TO-DO LIST |
1. In the forum thread on clearing a buffer, why does frktons want the rep stosd version translated into 64-bit assembly and tested? Answer in one to three sentences.
2. Extend the forum thread on clearing a buffer, beginning right after its final quoted line.

SOURCE PASSAGE |
····················

Post by: frktons on August 25, 2010, 08:15:47 PM

I started a new thread on 64 bit section because
rep stosd was considered the fastest way to inizialize a block of
memory in 32 bit assembly.
Now SSE instructions beat it on INTEL machine at least.
It's my opinion that in 64 bit machines, working with 64 bit native operations,
we could get better results than SSE mnemonics just using general 64 bit registers.

To prove it I need the rep stosd version translated into 64 bit assembly
and tested.

Anyone wants to engage?

Title: Re: The fastest way to clear a buffer
Post by: jj2007 on August 25, 2010, 08:30:53 PM

Quote from: frktons on August 25, 2010, 08:15:47 PM
Anyone wants to engage?

What about you? I'll give you a starting point:

Code Select

    mov rax, 20202020202020202020202020202020h
    mov rdi, offset buffer
    mov rcx, 1000
    rep stosd

I can't test it because my OS and CPU are 32 bit. Now don't be shy, just go ahead!

Title: Re: The fastest way to clear a buffer
Post by: dedndave on August 25, 2010, 08:39:47 PM

it's not REP STOSQ ???

Title: Re: The fastest way to clear a buffer
Post by: frktons on August 25, 2010, 08:58:46 PM

Quote from: jj2007 on August 25, 2010, 08:30:53 PM
Quote from: frktons on August 25, 2010, 08:15:47 PM
Anyone wants to engage?

What about you? I'll give you a starting point:
Code Select Expand
mov rax, 20202020202020202020202020202020h mov rdi, offset buffer mov rcx, 1000 rep stosd

I can't test it because my OS and CPU are 32 bit. Now don't be shy, just go ahead!

····················

RECORDS |
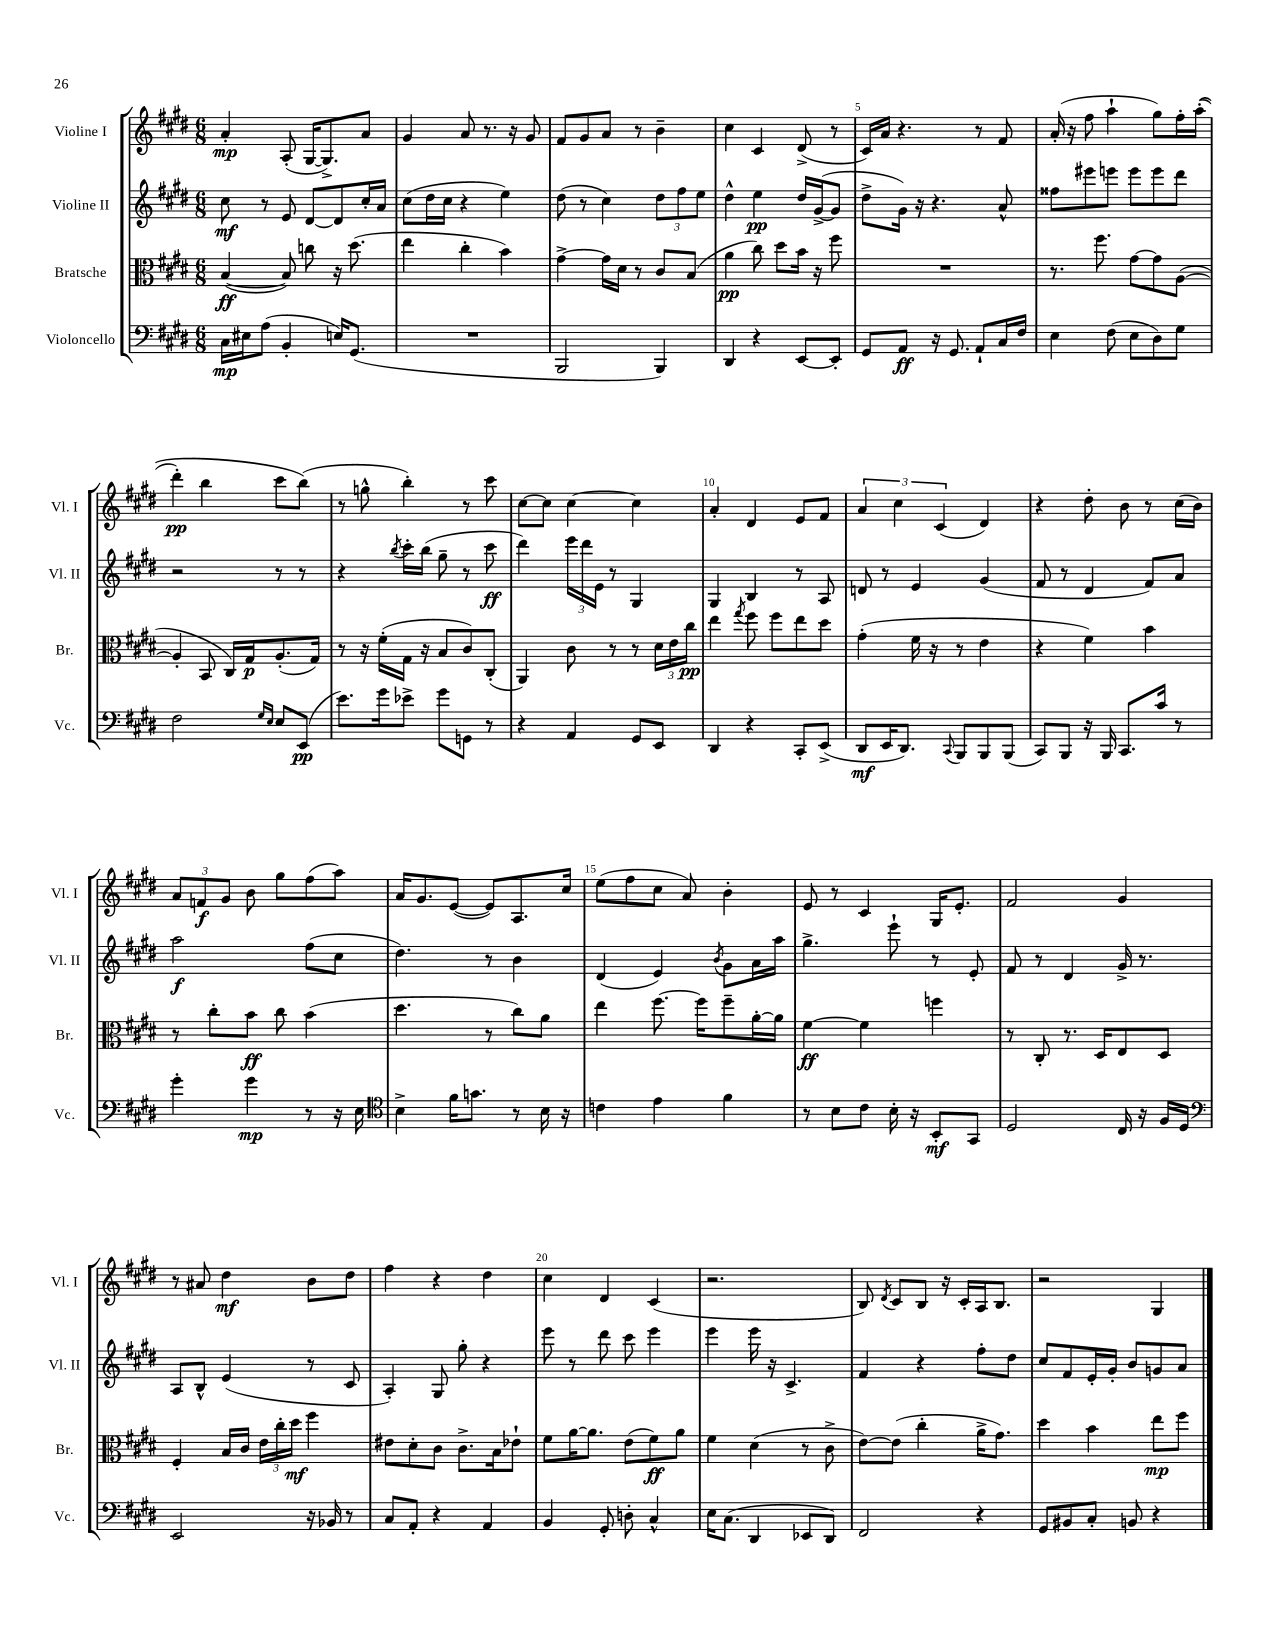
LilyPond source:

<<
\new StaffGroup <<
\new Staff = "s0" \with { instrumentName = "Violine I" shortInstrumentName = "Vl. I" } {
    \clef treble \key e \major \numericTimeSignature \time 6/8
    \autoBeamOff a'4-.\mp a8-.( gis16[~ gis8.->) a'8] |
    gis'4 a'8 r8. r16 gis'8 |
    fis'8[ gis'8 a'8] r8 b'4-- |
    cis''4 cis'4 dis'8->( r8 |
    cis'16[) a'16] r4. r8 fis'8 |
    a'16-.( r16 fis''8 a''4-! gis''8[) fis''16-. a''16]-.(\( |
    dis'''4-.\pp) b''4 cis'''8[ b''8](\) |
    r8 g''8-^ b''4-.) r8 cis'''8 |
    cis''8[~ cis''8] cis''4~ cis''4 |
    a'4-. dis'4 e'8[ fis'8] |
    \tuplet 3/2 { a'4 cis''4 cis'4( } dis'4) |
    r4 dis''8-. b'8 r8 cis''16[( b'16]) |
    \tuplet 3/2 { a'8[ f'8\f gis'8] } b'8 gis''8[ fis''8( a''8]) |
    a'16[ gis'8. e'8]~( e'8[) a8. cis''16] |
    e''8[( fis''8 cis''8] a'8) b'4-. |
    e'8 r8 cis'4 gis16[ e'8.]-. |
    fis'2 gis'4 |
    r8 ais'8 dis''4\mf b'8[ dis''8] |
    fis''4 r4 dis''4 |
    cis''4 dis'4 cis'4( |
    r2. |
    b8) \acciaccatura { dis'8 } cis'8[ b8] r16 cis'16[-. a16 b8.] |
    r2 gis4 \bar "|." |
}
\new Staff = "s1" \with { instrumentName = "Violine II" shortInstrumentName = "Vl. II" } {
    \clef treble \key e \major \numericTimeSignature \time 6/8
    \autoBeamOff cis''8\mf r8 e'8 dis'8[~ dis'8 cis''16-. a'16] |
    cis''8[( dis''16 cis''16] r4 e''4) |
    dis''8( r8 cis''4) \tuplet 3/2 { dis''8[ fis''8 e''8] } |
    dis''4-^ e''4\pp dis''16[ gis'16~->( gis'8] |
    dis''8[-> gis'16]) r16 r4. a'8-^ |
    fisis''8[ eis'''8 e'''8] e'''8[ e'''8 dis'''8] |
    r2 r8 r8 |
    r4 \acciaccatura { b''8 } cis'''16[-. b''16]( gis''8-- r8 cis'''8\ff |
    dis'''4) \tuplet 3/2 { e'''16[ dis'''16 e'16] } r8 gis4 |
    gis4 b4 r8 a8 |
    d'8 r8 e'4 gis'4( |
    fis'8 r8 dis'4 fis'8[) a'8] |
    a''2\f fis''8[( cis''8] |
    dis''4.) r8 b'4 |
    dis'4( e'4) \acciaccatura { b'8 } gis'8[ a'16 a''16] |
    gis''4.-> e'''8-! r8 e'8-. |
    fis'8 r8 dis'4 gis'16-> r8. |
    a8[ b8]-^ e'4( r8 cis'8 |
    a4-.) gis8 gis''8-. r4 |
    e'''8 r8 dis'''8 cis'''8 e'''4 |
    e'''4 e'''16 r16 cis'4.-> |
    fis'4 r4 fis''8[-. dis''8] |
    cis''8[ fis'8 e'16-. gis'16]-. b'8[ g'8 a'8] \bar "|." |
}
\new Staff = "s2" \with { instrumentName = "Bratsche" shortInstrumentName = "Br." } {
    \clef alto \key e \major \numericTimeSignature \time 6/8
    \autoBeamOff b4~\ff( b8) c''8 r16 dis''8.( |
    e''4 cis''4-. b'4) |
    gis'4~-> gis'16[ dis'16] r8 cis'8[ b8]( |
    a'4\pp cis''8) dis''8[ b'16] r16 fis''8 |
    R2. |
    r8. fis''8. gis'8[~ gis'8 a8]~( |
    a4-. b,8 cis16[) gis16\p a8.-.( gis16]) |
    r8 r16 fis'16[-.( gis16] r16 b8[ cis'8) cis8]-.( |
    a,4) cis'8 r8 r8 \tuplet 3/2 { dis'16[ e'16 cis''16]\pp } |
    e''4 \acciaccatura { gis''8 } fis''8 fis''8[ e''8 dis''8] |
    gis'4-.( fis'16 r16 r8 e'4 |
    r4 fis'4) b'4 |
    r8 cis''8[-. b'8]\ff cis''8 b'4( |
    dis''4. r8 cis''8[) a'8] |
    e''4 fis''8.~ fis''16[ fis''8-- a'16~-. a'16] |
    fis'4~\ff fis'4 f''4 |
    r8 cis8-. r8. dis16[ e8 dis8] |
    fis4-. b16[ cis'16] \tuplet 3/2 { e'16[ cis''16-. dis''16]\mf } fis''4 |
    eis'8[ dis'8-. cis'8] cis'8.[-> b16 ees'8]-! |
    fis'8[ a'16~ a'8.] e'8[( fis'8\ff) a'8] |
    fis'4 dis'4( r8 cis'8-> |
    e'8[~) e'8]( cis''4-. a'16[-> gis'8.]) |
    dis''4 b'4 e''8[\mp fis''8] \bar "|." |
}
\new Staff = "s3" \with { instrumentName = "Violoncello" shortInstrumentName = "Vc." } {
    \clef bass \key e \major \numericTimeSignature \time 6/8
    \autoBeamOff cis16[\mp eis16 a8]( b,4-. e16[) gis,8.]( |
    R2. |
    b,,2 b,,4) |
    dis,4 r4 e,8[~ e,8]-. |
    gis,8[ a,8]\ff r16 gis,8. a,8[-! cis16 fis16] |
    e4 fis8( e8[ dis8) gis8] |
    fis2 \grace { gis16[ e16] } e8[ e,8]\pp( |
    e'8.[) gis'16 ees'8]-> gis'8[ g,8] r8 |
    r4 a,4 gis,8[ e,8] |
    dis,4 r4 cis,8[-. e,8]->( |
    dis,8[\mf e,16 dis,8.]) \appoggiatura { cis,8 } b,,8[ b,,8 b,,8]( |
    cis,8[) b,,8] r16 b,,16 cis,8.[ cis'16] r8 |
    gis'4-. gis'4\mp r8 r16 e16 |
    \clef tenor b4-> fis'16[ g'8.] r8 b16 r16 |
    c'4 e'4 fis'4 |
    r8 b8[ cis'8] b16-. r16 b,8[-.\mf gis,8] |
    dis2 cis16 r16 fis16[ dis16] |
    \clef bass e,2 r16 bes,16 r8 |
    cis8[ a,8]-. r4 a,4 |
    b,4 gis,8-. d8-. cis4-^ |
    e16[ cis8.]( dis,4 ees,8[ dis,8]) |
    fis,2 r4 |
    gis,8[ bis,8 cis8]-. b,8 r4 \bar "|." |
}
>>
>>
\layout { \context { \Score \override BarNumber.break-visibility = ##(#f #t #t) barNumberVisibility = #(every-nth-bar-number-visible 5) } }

····················

ANSWERS TO THE PROBLEMS |
1. He wants to prove his opinion that on 64-bit machines, plain 64-bit general registers could clear memory faster than SSE instructions. SSE instructions now beat rep stosd on Intel machines, so he needs a 64-bit rep stosd version to test and compare.

2.
Thanks Jochen. I'll gladly try it if you tell me how do I compile it?
Is MASM32 enough or have I to use any other tool?
And a last question:

Code Select


.686
.xmm

are enough or have I to specify something else?

Title: Re: The fastest way to clear a buffer
Post by: jj2007 on August 25, 2010, 09:16:49 PM

Quote from: frktons on August 25, 2010, 08:58:46 PM
Is MASM32 enough or have I to use any other tool?

JWasm (http://www.japheth.de/JWasm/Win64_1.html) is the best option, but I can't tell you more since my OS is 32 bit.

Title: Re: The fastest way to clear a buffer
Post by: frktons on August 25, 2010, 09:23:51 PM

Well, I asked in 64 bit subforum because I'm not ready for 64 bit assembling.
My OS is 64 bit and my machine too, but I know too little to do it myself, and
I don't even have a clue on how to use GoAsm or JWasm or ML64. ::)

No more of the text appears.